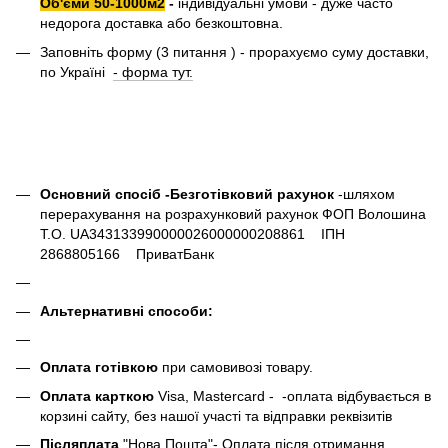
Об'єми 50-1000м2
-
індивідуальні умови - дуже часто
недорога доставка або безкоштовна.
Заповніть форму (3 питання ) - прорахуємо суму доставки,
по Україні
- форма тут.
Основний спосіб -Безготівковий рахунок
-шляхом
перерахування на розрахунковий рахунок ФОП Волошина
Т.О. UA343133990000026000000208861 ІПН
2868805166 ПриватБанк
Альтернативні способи:
Оплата готівкою
при самовивозі товару.
Оплата карткою
Visa, Mastercard - -оплата відбувається в
корзині сайту, без нашої участі та відправки реквізитів
Післяплата
"Нова Пошта"- Оплата після отримання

##########

**Work request**
Please copy the text from the material above word for word, keeping every line as it appears and leaving out the pictures.

**Reply to the exercise**
Об'єми 50-1000м2
-
індивідуальні умови - дуже часто
недорога доставка або безкоштовна.
Заповніть форму (3 питання ) - прорахуємо суму доставки,
по Україні
- форма тут.
Основний спосіб -Безготівковий рахунок
-шляхом
перерахування на розрахунковий рахунок ФОП Волошина
Т.О. UA343133990000026000000208861 ІПН
2868805166 ПриватБанк
Альтернативні способи:
Оплата готівкою
при самовивозі товару.
Оплата карткою
Visa, Mastercard - -оплата відбувається в
корзині сайту, без нашої участі та відправки реквізитів
Післяплата
"Нова Пошта"- Оплата після отримання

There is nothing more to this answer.